__WHAT YOU WILL DO__
Exactly reproduce each line of the listing that follows.

__TASK MATERIAL__
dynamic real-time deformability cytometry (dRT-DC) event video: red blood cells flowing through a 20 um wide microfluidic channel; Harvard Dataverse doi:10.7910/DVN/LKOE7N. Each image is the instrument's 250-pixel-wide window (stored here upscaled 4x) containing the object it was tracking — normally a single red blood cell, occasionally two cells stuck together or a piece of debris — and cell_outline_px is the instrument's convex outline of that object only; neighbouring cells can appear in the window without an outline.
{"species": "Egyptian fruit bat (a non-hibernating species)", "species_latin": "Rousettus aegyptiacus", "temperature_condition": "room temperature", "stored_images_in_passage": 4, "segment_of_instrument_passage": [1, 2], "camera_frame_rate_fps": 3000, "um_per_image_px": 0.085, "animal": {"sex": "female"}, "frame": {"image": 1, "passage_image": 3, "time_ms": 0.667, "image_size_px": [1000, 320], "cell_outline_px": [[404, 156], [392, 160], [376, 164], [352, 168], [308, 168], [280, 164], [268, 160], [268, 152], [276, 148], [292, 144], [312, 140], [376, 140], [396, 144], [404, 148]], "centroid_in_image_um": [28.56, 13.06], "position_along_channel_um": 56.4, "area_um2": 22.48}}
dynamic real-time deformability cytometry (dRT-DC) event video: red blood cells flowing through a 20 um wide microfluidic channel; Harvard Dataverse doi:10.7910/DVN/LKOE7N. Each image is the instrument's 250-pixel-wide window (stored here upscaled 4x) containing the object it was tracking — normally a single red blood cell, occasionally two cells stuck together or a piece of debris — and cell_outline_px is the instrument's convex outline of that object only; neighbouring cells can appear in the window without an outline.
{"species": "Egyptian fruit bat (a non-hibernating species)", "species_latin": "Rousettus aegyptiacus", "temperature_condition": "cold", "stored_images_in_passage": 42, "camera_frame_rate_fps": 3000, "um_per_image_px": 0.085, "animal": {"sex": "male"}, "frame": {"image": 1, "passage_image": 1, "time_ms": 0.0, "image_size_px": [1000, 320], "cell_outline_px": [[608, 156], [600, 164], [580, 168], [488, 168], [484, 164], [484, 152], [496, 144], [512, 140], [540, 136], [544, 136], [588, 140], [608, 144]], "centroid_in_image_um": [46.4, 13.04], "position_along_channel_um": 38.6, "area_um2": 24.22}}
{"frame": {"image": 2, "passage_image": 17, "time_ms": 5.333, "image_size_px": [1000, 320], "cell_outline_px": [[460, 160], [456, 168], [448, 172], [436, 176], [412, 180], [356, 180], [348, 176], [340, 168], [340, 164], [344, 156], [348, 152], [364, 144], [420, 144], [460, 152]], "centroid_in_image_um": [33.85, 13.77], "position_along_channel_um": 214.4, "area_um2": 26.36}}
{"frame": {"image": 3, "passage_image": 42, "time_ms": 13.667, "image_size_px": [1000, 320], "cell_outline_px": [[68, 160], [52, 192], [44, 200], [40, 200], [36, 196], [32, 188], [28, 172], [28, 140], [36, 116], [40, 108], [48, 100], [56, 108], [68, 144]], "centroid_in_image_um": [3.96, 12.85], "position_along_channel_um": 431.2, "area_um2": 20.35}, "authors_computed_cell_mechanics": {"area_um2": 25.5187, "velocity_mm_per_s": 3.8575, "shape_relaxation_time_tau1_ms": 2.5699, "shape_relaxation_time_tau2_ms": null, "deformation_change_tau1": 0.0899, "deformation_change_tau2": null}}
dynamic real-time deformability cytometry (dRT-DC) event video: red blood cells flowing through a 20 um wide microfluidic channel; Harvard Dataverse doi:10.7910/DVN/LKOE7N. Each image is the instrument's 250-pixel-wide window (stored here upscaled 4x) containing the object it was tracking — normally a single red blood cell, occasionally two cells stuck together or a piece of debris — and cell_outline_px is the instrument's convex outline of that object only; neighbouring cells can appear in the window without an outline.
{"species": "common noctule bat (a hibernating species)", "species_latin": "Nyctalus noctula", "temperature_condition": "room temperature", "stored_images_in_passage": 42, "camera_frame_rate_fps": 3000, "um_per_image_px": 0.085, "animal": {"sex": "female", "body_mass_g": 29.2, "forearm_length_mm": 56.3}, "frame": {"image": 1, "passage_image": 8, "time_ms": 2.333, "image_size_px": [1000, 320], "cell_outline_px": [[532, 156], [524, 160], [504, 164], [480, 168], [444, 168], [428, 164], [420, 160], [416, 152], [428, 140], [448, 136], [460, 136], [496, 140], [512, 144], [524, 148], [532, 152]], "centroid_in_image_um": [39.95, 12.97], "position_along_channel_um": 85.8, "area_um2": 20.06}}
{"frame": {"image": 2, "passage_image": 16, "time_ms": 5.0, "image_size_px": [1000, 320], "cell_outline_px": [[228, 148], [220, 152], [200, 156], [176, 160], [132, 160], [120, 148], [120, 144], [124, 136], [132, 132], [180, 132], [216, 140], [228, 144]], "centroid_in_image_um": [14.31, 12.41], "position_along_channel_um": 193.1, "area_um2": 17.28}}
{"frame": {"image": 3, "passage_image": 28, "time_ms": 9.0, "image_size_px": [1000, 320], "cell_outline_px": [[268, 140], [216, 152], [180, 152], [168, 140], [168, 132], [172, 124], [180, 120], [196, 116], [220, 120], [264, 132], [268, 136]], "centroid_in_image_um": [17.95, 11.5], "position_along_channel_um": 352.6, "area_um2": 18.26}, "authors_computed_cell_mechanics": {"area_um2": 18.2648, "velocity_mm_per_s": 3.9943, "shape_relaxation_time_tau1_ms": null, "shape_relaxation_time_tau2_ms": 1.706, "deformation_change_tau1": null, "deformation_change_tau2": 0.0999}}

__OUTPUT FOR THIS EXERCISE__
dynamic real-time deformability cytometry (dRT-DC) event video: red blood cells flowing through a 20 um wide microfluidic channel; Harvard Dataverse doi:10.7910/DVN/LKOE7N. Each image is the instrument's 250-pixel-wide window (stored here upscaled 4x) containing the object it was tracking — normally a single red blood cell, occasionally two cells stuck together or a piece of debris — and cell_outline_px is the instrument's convex outline of that object only; neighbouring cells can appear in the window without an outline.
{"species": "Egyptian fruit bat (a non-hibernating species)", "species_latin": "Rousettus aegyptiacus", "temperature_condition": "room temperature", "stored_images_in_passage": 4, "segment_of_instrument_passage": [1, 2], "camera_frame_rate_fps": 3000, "um_per_image_px": 0.085, "animal": {"sex": "female"}, "frame": {"image": 1, "passage_image": 3, "time_ms": 0.667, "image_size_px": [1000, 320], "cell_outline_px": [[404, 156], [392, 160], [376, 164], [352, 168], [308, 168], [280, 164], [268, 160], [268, 152], [276, 148], [292, 144], [312, 140], [376, 140], [396, 144], [404, 148]], "centroid_in_image_um": [28.56, 13.06], "position_along_channel_um": 56.4, "area_um2": 22.48}}
dynamic real-time deformability cytometry (dRT-DC) event video: red blood cells flowing through a 20 um wide microfluidic channel; Harvard Dataverse doi:10.7910/DVN/LKOE7N. Each image is the instrument's 250-pixel-wide window (stored here upscaled 4x) containing the object it was tracking — normally a single red blood cell, occasionally two cells stuck together or a piece of debris — and cell_outline_px is the instrument's convex outline of that object only; neighbouring cells can appear in the window without an outline.
{"species": "Egyptian fruit bat (a non-hibernating species)", "species_latin": "Rousettus aegyptiacus", "temperature_condition": "cold", "stored_images_in_passage": 42, "camera_frame_rate_fps": 3000, "um_per_image_px": 0.085, "animal": {"sex": "male"}, "frame": {"image": 1, "passage_image": 1, "time_ms": 0.0, "image_size_px": [1000, 320], "cell_outline_px": [[608, 156], [600, 164], [580, 168], [488, 168], [484, 164], [484, 152], [496, 144], [512, 140], [540, 136], [544, 136], [588, 140], [608, 144]], "centroid_in_image_um": [46.4, 13.04], "position_along_channel_um": 38.6, "area_um2": 24.22}}
{"frame": {"image": 2, "passage_image": 17, "time_ms": 5.333, "image_size_px": [1000, 320], "cell_outline_px": [[460, 160], [456, 168], [448, 172], [436, 176], [412, 180], [356, 180], [348, 176], [340, 168], [340, 164], [344, 156], [348, 152], [364, 144], [420, 144], [460, 152]], "centroid_in_image_um": [33.85, 13.77], "position_along_channel_um": 214.4, "area_um2": 26.36}}
{"frame": {"image": 3, "passage_image": 42, "time_ms": 13.667, "image_size_px": [1000, 320], "cell_outline_px": [[68, 160], [52, 192], [44, 200], [40, 200], [36, 196], [32, 188], [28, 172], [28, 140], [36, 116], [40, 108], [48, 100], [56, 108], [68, 144]], "centroid_in_image_um": [3.96, 12.85], "position_along_channel_um": 431.2, "area_um2": 20.35}, "authors_computed_cell_mechanics": {"area_um2": 25.5187, "velocity_mm_per_s": 3.8575, "shape_relaxation_time_tau1_ms": 2.5699, "shape_relaxation_time_tau2_ms": null, "deformation_change_tau1": 0.0899, "deformation_change_tau2": null}}
dynamic real-time deformability cytometry (dRT-DC) event video: red blood cells flowing through a 20 um wide microfluidic channel; Harvard Dataverse doi:10.7910/DVN/LKOE7N. Each image is the instrument's 250-pixel-wide window (stored here upscaled 4x) containing the object it was tracking — normally a single red blood cell, occasionally two cells stuck together or a piece of debris — and cell_outline_px is the instrument's convex outline of that object only; neighbouring cells can appear in the window without an outline.
{"species": "common noctule bat (a hibernating species)", "species_latin": "Nyctalus noctula", "temperature_condition": "room temperature", "stored_images_in_passage": 42, "camera_frame_rate_fps": 3000, "um_per_image_px": 0.085, "animal": {"sex": "female", "body_mass_g": 29.2, "forearm_length_mm": 56.3}, "frame": {"image": 1, "passage_image": 8, "time_ms": 2.333, "image_size_px": [1000, 320], "cell_outline_px": [[532, 156], [524, 160], [504, 164], [480, 168], [444, 168], [428, 164], [420, 160], [416, 152], [428, 140], [448, 136], [460, 136], [496, 140], [512, 144], [524, 148], [532, 152]], "centroid_in_image_um": [39.95, 12.97], "position_along_channel_um": 85.8, "area_um2": 20.06}}
{"frame": {"image": 2, "passage_image": 16, "time_ms": 5.0, "image_size_px": [1000, 320], "cell_outline_px": [[228, 148], [220, 152], [200, 156], [176, 160], [132, 160], [120, 148], [120, 144], [124, 136], [132, 132], [180, 132], [216, 140], [228, 144]], "centroid_in_image_um": [14.31, 12.41], "position_along_channel_um": 193.1, "area_um2": 17.28}}
{"frame": {"image": 3, "passage_image": 28, "time_ms": 9.0, "image_size_px": [1000, 320], "cell_outline_px": [[268, 140], [216, 152], [180, 152], [168, 140], [168, 132], [172, 124], [180, 120], [196, 116], [220, 120], [264, 132], [268, 136]], "centroid_in_image_um": [17.95, 11.5], "position_along_channel_um": 352.6, "area_um2": 18.26}, "authors_computed_cell_mechanics": {"area_um2": 18.2648, "velocity_mm_per_s": 3.9943, "shape_relaxation_time_tau1_ms": null, "shape_relaxation_time_tau2_ms": 1.706, "deformation_change_tau1": null, "deformation_change_tau2": 0.0999}}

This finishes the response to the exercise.